**SOURCE INFORMATION:**
========

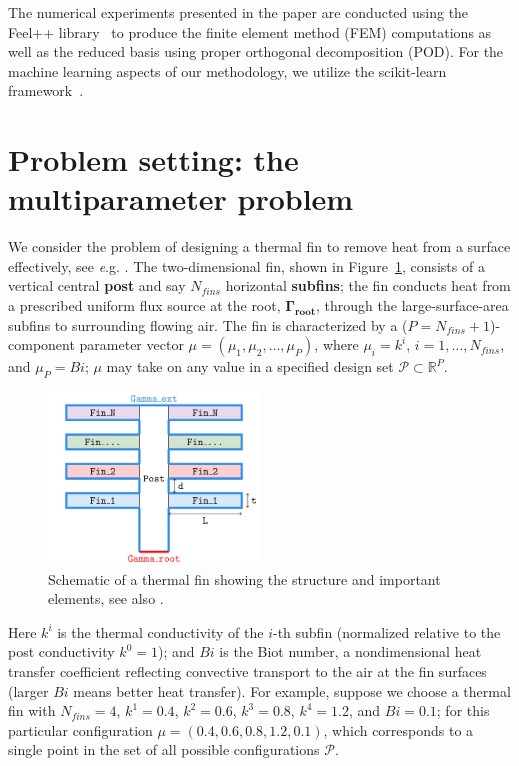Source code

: \documentclass[graybox]{svmult}
\begin{document}
The numerical experiments presented in the paper are conducted using the Feel++ library~\cite{feelpp} to produce the finite element method (FEM) computations as well as the reduced basis using proper orthogonal decomposition (POD). For the machine learning aspects of our methodology, we utilize the scikit-learn framework~\cite{sklearn}. 



\section{Problem setting: the multiparameter problem}
\label{sec:2}
We consider the problem of designing a thermal fin to remove heat from a surface effectively, see {\emph e.g.} \cite{rbpp}. The two-dimensional fin, shown in Figure~\ref{fig:thermal-fin}, consists of a vertical central \textbf{post} and say $N_{fins}$ horizontal \textbf{subfins}; the fin conducts heat from a prescribed uniform flux source at the root, $\mathbf{\Gamma_{\text{root}}}$, through the large-surface-area subfins to surrounding flowing air. The fin is characterized by a ($P=N_{fins}+1$)-component parameter vector $\mu = (\mu_1, \mu_2, \ldots, \mu_{P})$, where $\mu_i = k^i$, $i = 1, \ldots, N_{fins}$, and $\mu_{P} = Bi$; $\mu$ may take on any value in a specified design set $\mathcal{P} \subset \mathbb{R}^{P}$.

\begin{figure}[htbp]
\centering
\includegraphics[width=0.5\textwidth]{thermal-fin.png}
\caption{Schematic of a thermal fin showing the structure and important elements, see also \cite{rbpp}.}
\label{fig:thermal-fin}
\end{figure}
Here $k^i$ is the thermal conductivity of the $i$-th subfin (normalized relative to the post conductivity $k^0 = 1$); and $Bi$ is the Biot number, a nondimensional heat transfer coefficient reflecting convective transport to the air at the fin surfaces (larger $Bi$ means better heat transfer). For example, suppose we choose a thermal fin with $N_{fins}=4$, $k^1 = 0.4$, $k^2 = 0.6$, $k^3 = 0.8$, $k^4 = 1.2$, and $Bi = 0.1$; for this particular configuration $\mu = (0.4, 0.6, 0.8, 1.2, 0.1)$, which corresponds to a single point in the set of all possible configurations $\mathcal{P}$. 
\end{document}
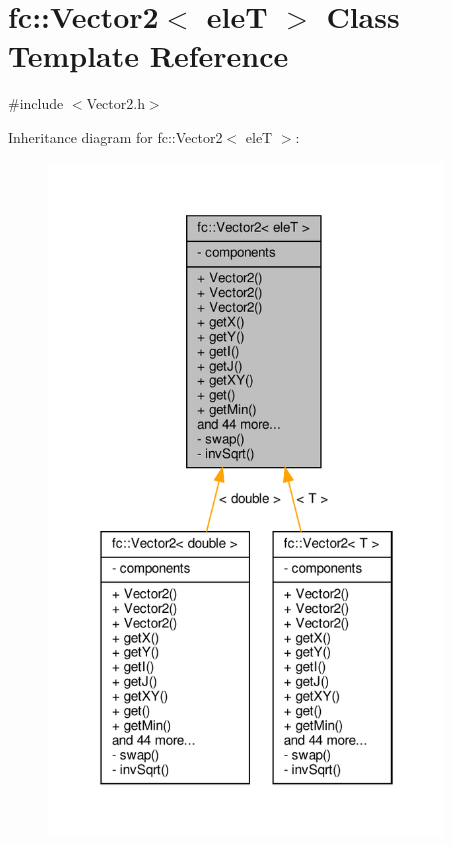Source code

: \hypertarget{classfc_1_1Vector2}{}\section{fc\+:\+:Vector2$<$ eleT $>$ Class Template Reference}
\label{classfc_1_1Vector2}


{\ttfamily \#include $<$Vector2.\+h$>$}



Inheritance diagram for fc\+:\+:Vector2$<$ eleT $>$\+:
\nopagebreak
\begin{figure}[H]
\begin{center}
\leavevmode
\includegraphics[width=298pt]{d1/d76/classfc_1_1Vector2__inherit__graph}
\end{center}
\end{figure}


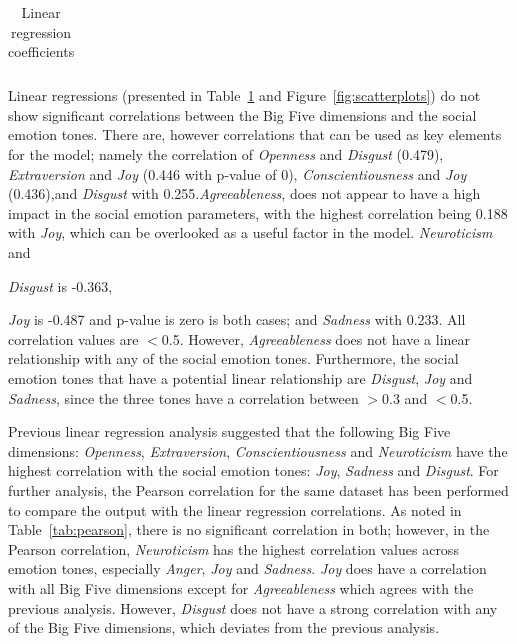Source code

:\documentclass[graybox]{svmult}
\begin{document}
{\begin{table}[!ht]
{\begin{tabular}{@{}llll|lll|lll|lll|lll@{}}
\bottomrule

\end{tabular}%
}
\caption{Linear regression coefficients}
\label{tbl:linreg}
\end{table}

Linear regressions (presented in Table~\ref{tbl:linreg} and
Figure~\ref{fig:scatterplots}) do not show significant correlations
between the Big Five dimensions and the social emotion tones. There
are, however correlations that can be used as key elements for the
model; namely the correlation of {\emph{Openness} and {\emph{Disgust}}
(0.479), {\emph{Extraversion}} and {\emph{Joy}} (0.446 with p-value of
0), {\emph{Conscientiousness}} and {\emph{Joy}} (0.436),and
\emph{Disgust}} with 0.255.{\emph{Agreeableness}}, does not appear to
have a high impact in the social emotion parameters, with the highest
correlation being 0.188 with {\emph{Joy}}, which can be overlooked as
a useful factor in the model. {\emph{Neuroticism}} and {\emph{Disgust}
is -0.363, {\emph{Joy} is -0.487 and p-value is zero is both cases;
and {\emph{Sadness}} with 0.233. All correlation values are
$<$0.5. However, {\emph{Agreeableness}} does not have a linear
relationship with any of the social emotion tones. Furthermore, the
social emotion tones that have a potential linear relationship are
{\emph{Disgust}}, {\emph{Joy}} and {\emph{Sadness}}, since the three
tones have a correlation between $>$0.3 and $<$0.5.

Previous linear regression analysis suggested that the following Big
Five dimensions: {\emph{Openness}}, {\emph{Extraversion}},
{\emph{Conscientiousness}} and {\emph{Neuroticism}} have the highest
correlation with the social emotion tones: {\emph{Joy}},
{\emph{Sadness}} and {\emph{Disgust}}. For further analysis, the
Pearson correlation for the same dataset has been performed to compare
the output with the linear regression correlations. As noted in
Table~\ref{tab:pearson}, there is no significant correlation in both;
however, in the Pearson correlation, {\emph{Neuroticism}} has the
highest correlation values across emotion tones, especially
{\emph{Anger}}, {\emph{Joy}} and {\emph{Sadness}}. {\emph{Joy}} does
have a correlation with all Big Five dimensions except for
{\emph{Agreeableness}} which agrees with the previous
analysis. However, {\emph{Disgust}} does not have a strong correlation
with any of the Big Five dimensions, which deviates from the previous
analysis.

}}}
\end{document}

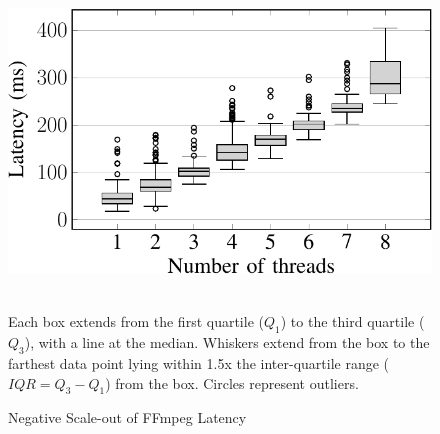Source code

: \begin{figure}
\centering
\includegraphics[width=0.6\linewidth]{chapter5/FIGS/histo-multi-threaded-ffmpeg.pdf}
\begin{captext}
  \\[0.2cm]
  Each box extends from the first quartile ($Q_1$) to the third
  quartile ($Q_3$), with a line at the median. Whiskers extend from
  the box to the farthest data point lying within 1.5x the
  inter-quartile range ($IQR = Q_3-Q_1$) from the box. Circles
  represent outliers.
\end{captext}
\caption{Negative Scale-out of FFmpeg Latency}
\label{fig:ffmpeg-threads-box-plot2}
\end{figure}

========

**THE PROBLEM:** Determine the number of lines in the data above that contain the word "between", and provide only that figure.

**TASK SOLUTION:** 2